Quando se analisa a distribuição médica em ambientes públicos e privados nota-se
a deficiência do setor. A clientela da saúde privada conta com 3,9 vezes mais postos de
trabalho médico disponíveis, do que os usuários da rede pública. No Estado, a situação é
complicada. Segundo pesquisa do Conselho Federal de Medicina, moradores de
Roraima, por exemplo, que utilizam serviço público, contam com 35% mais postos de
trabalho médico do que a população gaúcha.

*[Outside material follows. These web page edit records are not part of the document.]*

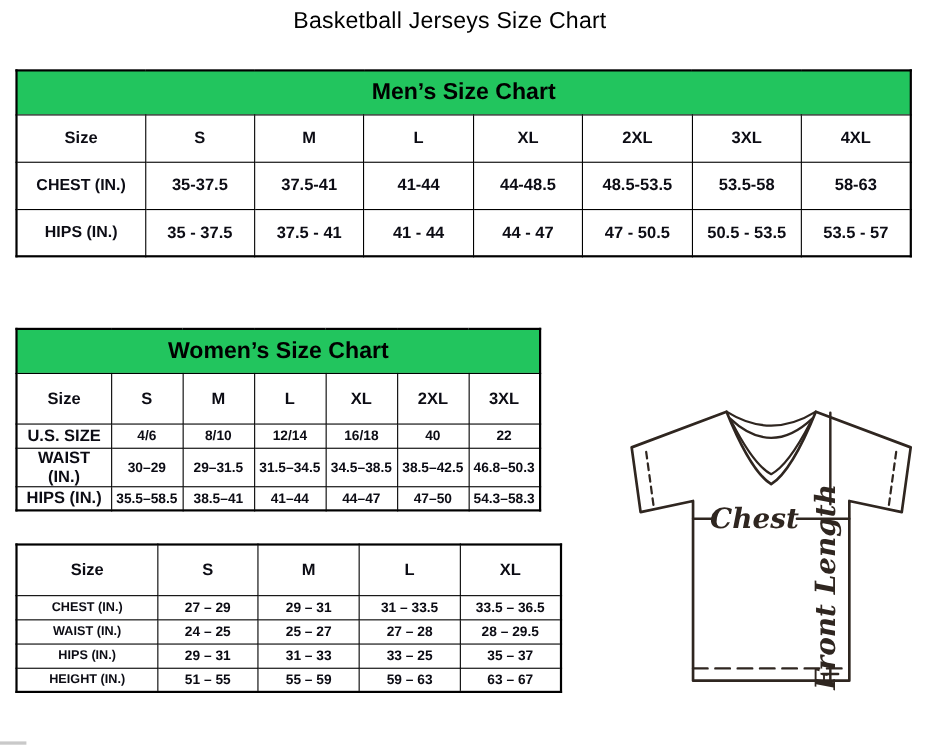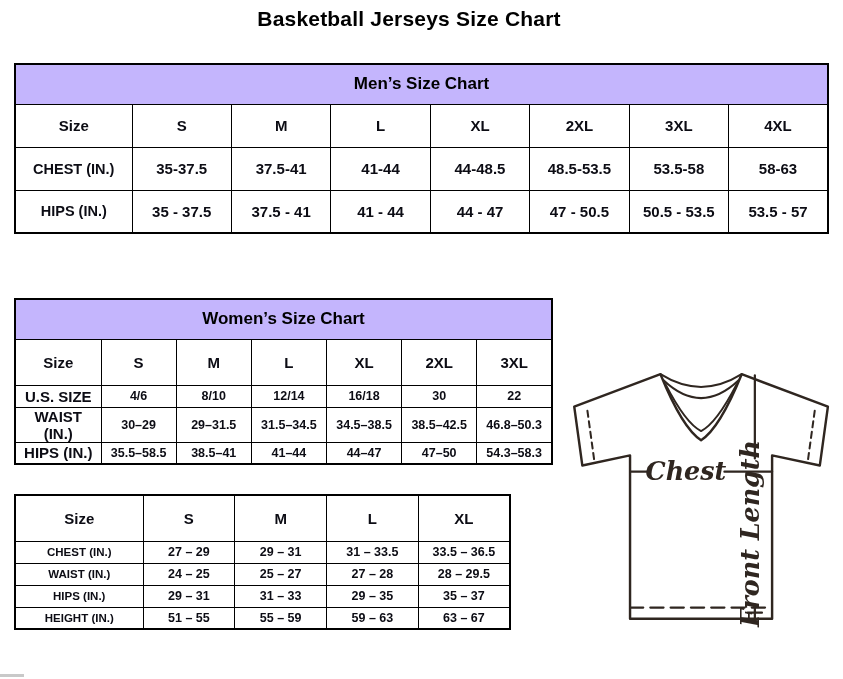--- a/index.html
+++ b/index.html
@@ -2,41 +2,41 @@
 <html><head>
 <meta charset="utf-8">
 <style>
   *{box-sizing:border-box;margin:0;padding:0}
   html,body{background:#fff}
   body{width:843px;height:679px;position:relative;overflow:hidden;
        font-family:"Liberation Sans",sans-serif;color:#000}
   .page{position:absolute;inset:0;background:#fff}
 
   .doc-title{position:absolute;left:14px;top:7px;width:790px;text-align:center;
-             font-size:21px;font-weight:bold;letter-spacing:.2px}
+             font-size:21px;font-weight:normal;letter-spacing:.2px}
 
   table.sizes{border-collapse:collapse;table-layout:fixed;position:absolute;
               background:#fff;border:2px solid #000}
   table.sizes th,table.sizes td{border:1px solid #000;text-align:center;
               vertical-align:middle;font-weight:bold;padding:0 2px;color:#0c0c14}
-  table.sizes tr.title-row th{background:#c4b5fd;border-bottom:1.5px solid #000;
-              font-size:17px;color:#000}
+  table.sizes tr.title-row th{background:#22c55e;border-bottom:1.5px solid #000;
+              font-size:21px;color:#000}
 
   
   .mens{left:14px;top:63px;width:815px}
   .mens tr.title-row{height:40px}
   .mens tr.head-row{height:43px}
   .mens tr.data-row{height:43px}
   .mens tr.head-row th{font-size:15px}
   .mens tr.data-row th{font-size:14.5px}
   .mens tr.data-row td{font-size:15px}
   .mens col.c0{width:117px}
 
   
-  .womens{left:14px;top:298px;width:539px}
+  .womens{left:14px;top:298px;width:478px}
   .womens tr.title-row{height:40px}
   .womens tr.head-row{height:46px}
   .womens tr.data-row{height:22px}
   .womens tr.head-row th{font-size:15px}
   .womens tr.data-row th{font-size:15px}
   .womens tr.data-row td{font-size:12.5px}
   .womens col.c0{width:86px}
 
   
   .youth{left:14px;top:494px;width:497px}
@@ -134,21 +134,21 @@
             <th>XL</th>
             <th>2XL</th>
             <th>3XL</th>
           </tr>
           <tr class="data-row">
             <th>U.S. SIZE</th>
             <td>4/6</td>
             <td>8/10</td>
             <td>12/14</td>
             <td>16/18</td>
-            <td>30</td>
+            <td>40</td>
             <td>22</td>
           </tr>
           <tr class="data-row">
             <th>WAIST (IN.)</th>
             <td>30–29</td>
             <td>29–31.5</td>
             <td>31.5–34.5</td>
             <td>34.5–38.5</td>
             <td>38.5–42.5</td>
             <td>46.8–50.3</td>
@@ -193,21 +193,21 @@
             <th>WAIST (IN.)</th>
             <td>24 – 25</td>
             <td>25 – 27</td>
             <td>27 – 28</td>
             <td>28 – 29.5</td>
           </tr>
           <tr class="data-row">
             <th>HIPS (IN.)</th>
             <td>29 – 31</td>
             <td>31 – 33</td>
-            <td>29 – 35</td>
+            <td>33 – 25</td>
             <td>35 – 37</td>
           </tr>
           <tr class="data-row">
             <th>HEIGHT (IN.)</th>
             <td>51 – 55</td>
             <td>55 – 59</td>
             <td>59 – 63</td>
             <td>63 – 67</td>
           </tr>
         </tbody>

Setor público tem 4 vezes menos médicos que o privado
O Conselho Federal de Medicina afirma, no estudo sobre a demografia médica do
Brasil, que os postos de trabalho médico disponíveis para a clientela dos planos de
saúde, são 26% maior que o número dos postos em estabelecimentos públicos. A
população que depende exclusivamente do Sistema Único de Saúde (SUS) é 3,25 vezes
maior que a dos planos.
Segundo o Conselho Regional de Medicina do Estado há 20.726 médicos
especialistas no RS. Cirurgia Geral, Clínica Médica e Cardiologia são as áreas que mais
possuem profissionais registrados. Estes serviços contam com 1712, 1051 e 961 registros
respectivamente. Por outro lado, especialidades como Toco-Ginecologia, Sexologia e
Foniatria, contam com apenas um registro no RS.
O diretor de Assistência Hospitalar da Secretaria Estadual de Saúde Marcos
Antônio Lobato acredita que o maior problema é a oferta desigual desses profissionais. “A
falta de especialistas é preocupante. Tentamos contrabalançar isso com centros clínicos
no interior. Alguns médicos relutam em ir para pequenas cidades porque buscam
conforto. Por isso, se sujeitam a receber R$ 800 por 24 horas de plantão em hospitais da
capital, quando no interior poderiam conseguir o dobro”, esclarece.
O que pensam os futuros profissionais da saúde?
Daiana Menote, 24 anos, estudante de medicina, está estagiando no hospital Santa Casa em
Porto Alegre, mas em seu currículo há Cristo Redentor e Hospital de Pronto Socorro (HPS).
Segundo Daiana o problema da saúde pública no Estado está ligado diretamente com a
ineficiência do sistema primário, o posto de saúde. Com isso a demanda no setor terciário,
hospital, só aumenta. “A pediatria está é o setor que mais precisa de médicos, mas como o salário
é baixo e a carga horária é alta, muitos desistem”, diz a estudante do quinto período. A futura
médica, ainda não se decidiu quanto à sua especialidade, mas acredita que será psiquiatria ou
pediatria, e acredita que irá trabalhar em hospitais. Diferente da grande maioria de seus colegas,
que pensam em trabalhar em clinicas com horários definidos e rentabilidade mais alta.
Nicolle de Souza Zanetti, 23 anos, estuda na Ulbra e se forma no final deste ano. Terminada a
faculdade ela pretende fazer residência em cirurgia geral e depois talvez em cirurgia plástica.
“Essa foi à área que mais me interessou. Na minha turma acredito que a mais procurada seja a
medicina interna e a traumatologia, a menos desejada acredito que seja infectologia ou geriatria.
Muitos profissionais fogem do serviço público devido à má remuneração e péssimas condições de
trabalho, como a falta de leitos, de medicação, de funcionários, de material de limpeza, do
essencial para um bom atendimento. Com certeza existe uma preferência pela área privada, onde
o profissional é melhor remunerado e todas as carências podem ser sanadas.”